One of the best ways to add flair to a design is by using texture. But too much texture can be overwhelming. Don’t worry. Bold textures used with a purpose can be just as powerful as subtle textures that add dimensionality. In this article, you’ll learn 3 ways of using texture strategically so that your work shines!
Disclosure: Some of the links in this post are affiliate links, meaning, at no cost to you, I will earn a commission if you click through and make a purchase.
Using texture can definitely make your piece stand out! This is especially true when you’re trying to convey a message that can be emphasized with texture. An example of this is an ad for food. Marketing companies often enhance the texture of their food in order to make it seem more realistic, tasty, or aesthetically pleasing. This is sometimes more subtle, but often it’s created to be noticed!
Let’s look at an example.
In this design, which is a card from one of the courses I illustrated for Lifeology, I wanted to convey the disorganized way that cancers grow.
To convey that message, I drew the cancer as a bunch of squiggles. I literally used a pen and made circular squiggles until I had the entire form filled in. I think it worked out beautifully! The cancer really has a lot of character because of the addition of texture.
Maybe you don’t want to make the texture yourself. Well, I’ve got a few ideas that can help!
These abstract memphis patterns are adorable! I’d love to see these used in a design somehow. If you want to have a little more control over your texture, you should check out these Curls, Swirls, and Squiggles Illustrator Brush Bundle. Last, if you’re looking for something more organic, you should definitely pick up Squiggles, Dots, and Lines, which are custom designed textures that are bold, quirky, and really versatile!
But blatant texture doesn’t suit every piece. Sometimes it can be overwhelming, and other times, it can seem gaudy.
Even a minimalistic design can benefit from using texture. It’s just a slightly different way of placing the texture. When going for subtlety, your focus should be on letting the texture blend into the background. It doesn’t always have to be in the background, it just needs to add some life.
Take a look at the beige background in the infographic above. It’s subtle, but there’s an interesting diagonal pattern there. Since there’s not much texture going on in the piece except for the lungs, I wanted to make the flat elements stand out more. I did that by using texture. Instead of the beige feeling like it’s pulling everything else in, it actually helps the other elements stand out.
I made that texture myself, but there are also some great textures that you can pick up and use to your heart’s content! One of my favorite is a paper texture because it really adds an organic look to a piece. If you pair it with small, sharp drop shadows, it can really give a unique design that feels like bringing the digital world into the analog! Another great option is just adding some grit. Textures like these grunge patterns work extremely well to set the tone of a design, or turn the opacity down to make it even more subtle.
Sometimes, a subtle texture really just means that the texture isn’t too busy. Finding more organic elegant textures can add flavor to a piece that’s feeling a bit blah.
The last way of using textures that I want to talk about is as an accent. This really comes down to using texture to help your audience know where to look. There are many methods to direct the audience’s attention, but texture is a foundational example. Our brains take in everything our eyes give us and try to make sense of it. The brain is an expert at putting things into groups. The more alike things are, the more likely the brain will see them as the same. More importantly, things that stand out tells our brain that there is something interesting to look at!

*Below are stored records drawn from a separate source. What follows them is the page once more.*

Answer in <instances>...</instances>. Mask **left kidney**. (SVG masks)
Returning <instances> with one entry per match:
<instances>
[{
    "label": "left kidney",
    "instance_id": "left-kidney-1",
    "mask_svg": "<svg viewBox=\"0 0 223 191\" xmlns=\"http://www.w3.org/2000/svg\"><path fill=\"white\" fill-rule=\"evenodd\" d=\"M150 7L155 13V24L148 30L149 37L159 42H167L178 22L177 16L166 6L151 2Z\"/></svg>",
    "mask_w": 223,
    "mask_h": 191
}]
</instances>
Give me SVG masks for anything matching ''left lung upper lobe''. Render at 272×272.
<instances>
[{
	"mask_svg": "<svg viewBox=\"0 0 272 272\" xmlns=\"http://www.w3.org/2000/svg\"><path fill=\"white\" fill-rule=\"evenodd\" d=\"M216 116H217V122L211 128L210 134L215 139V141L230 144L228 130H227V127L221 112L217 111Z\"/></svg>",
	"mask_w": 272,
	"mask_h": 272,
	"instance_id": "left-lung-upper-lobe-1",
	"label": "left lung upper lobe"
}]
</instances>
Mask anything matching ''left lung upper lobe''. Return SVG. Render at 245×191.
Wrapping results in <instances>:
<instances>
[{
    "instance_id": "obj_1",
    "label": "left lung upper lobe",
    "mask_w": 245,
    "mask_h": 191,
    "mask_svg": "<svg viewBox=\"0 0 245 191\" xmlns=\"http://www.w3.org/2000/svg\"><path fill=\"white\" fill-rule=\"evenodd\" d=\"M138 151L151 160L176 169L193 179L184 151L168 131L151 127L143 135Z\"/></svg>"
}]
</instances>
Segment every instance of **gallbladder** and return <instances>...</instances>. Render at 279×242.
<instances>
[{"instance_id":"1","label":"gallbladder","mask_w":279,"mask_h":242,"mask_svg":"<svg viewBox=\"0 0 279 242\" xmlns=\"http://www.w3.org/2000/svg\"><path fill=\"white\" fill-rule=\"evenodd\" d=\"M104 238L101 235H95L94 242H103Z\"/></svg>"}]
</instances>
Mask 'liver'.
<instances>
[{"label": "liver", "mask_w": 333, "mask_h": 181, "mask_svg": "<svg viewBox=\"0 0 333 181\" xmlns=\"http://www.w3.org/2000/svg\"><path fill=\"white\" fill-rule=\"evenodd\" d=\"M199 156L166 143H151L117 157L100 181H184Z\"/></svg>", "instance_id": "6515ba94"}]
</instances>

Using texture for this kind of emphasis can be seen in the example below.
I chose to focus most of the texture on the character, Dave. Even though the other characters (members of the immune system) have some texture, Dave’s coat, pants, and hair all have a harsh texture to them. The other characters and background have a much softer texture.
This intentional choice was made to keep the focus on our hero. Paired with an accent color, a good composition, and other good design skills, your audience will effortlessly navigate your artwork.

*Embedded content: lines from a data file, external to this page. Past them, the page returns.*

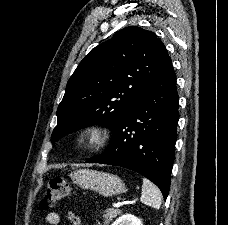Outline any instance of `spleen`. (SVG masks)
I'll use <instances>...</instances> for the list:
<instances>
[{
	"label": "spleen",
	"instance_id": "1",
	"mask_svg": "<svg viewBox=\"0 0 228 225\" xmlns=\"http://www.w3.org/2000/svg\"><path fill=\"white\" fill-rule=\"evenodd\" d=\"M161 199L162 197L158 187H155L148 179H143L141 203L148 205V207H153V209H160Z\"/></svg>",
	"mask_w": 228,
	"mask_h": 225
}]
</instances>
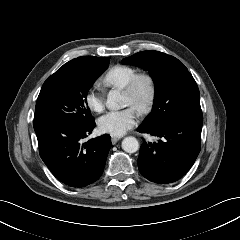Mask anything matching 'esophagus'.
<instances>
[{"label":"esophagus","instance_id":"1","mask_svg":"<svg viewBox=\"0 0 240 240\" xmlns=\"http://www.w3.org/2000/svg\"><path fill=\"white\" fill-rule=\"evenodd\" d=\"M119 139H120V137H118V136H111V141L113 144H115Z\"/></svg>","mask_w":240,"mask_h":240}]
</instances>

If you’re ready to start adding texture with shading, this grain shading brush set for Illustrator is to die for! The grainy look of shading flat design is incredibly popular right now. Another great place to think about texture is in the fonts you use in your design. This hand-drawn font caught my attention because of its classic look paired with some really nice edge texture. And if you’re looking for something bold, consider using textures that come through from the background. This is especially cool looking with peeking through a nice thick font! Something like these sparkling ink textures are a great pop of color, which would go nicely in an otherwise simple design.

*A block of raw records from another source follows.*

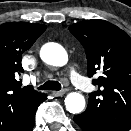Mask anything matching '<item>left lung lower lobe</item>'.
I'll return each mask as SVG.
<instances>
[{"instance_id":"1","label":"left lung lower lobe","mask_w":131,"mask_h":131,"mask_svg":"<svg viewBox=\"0 0 131 131\" xmlns=\"http://www.w3.org/2000/svg\"><path fill=\"white\" fill-rule=\"evenodd\" d=\"M74 122L83 131H109L103 125L95 121L89 114L83 112L79 115L74 116Z\"/></svg>"}]
</instances>
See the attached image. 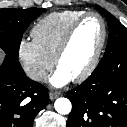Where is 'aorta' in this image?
Listing matches in <instances>:
<instances>
[{"label": "aorta", "mask_w": 127, "mask_h": 127, "mask_svg": "<svg viewBox=\"0 0 127 127\" xmlns=\"http://www.w3.org/2000/svg\"><path fill=\"white\" fill-rule=\"evenodd\" d=\"M55 110L61 115H67L71 112L72 104L67 98H58L54 103Z\"/></svg>", "instance_id": "obj_1"}]
</instances>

Using Textures Can Enhance Any Design
I hope you can see in my examples how strategic use of texture can make your next art piece pop! Thinking about texture is actually one of the least stressful parts of drawing for me because I can usually add them at any point in the design process. It’s great if you are thinking about it from the start, but I’ve found that even if I decide at the last minute to add some texture for interest, it’s easy to implement and increases the value in a huge way!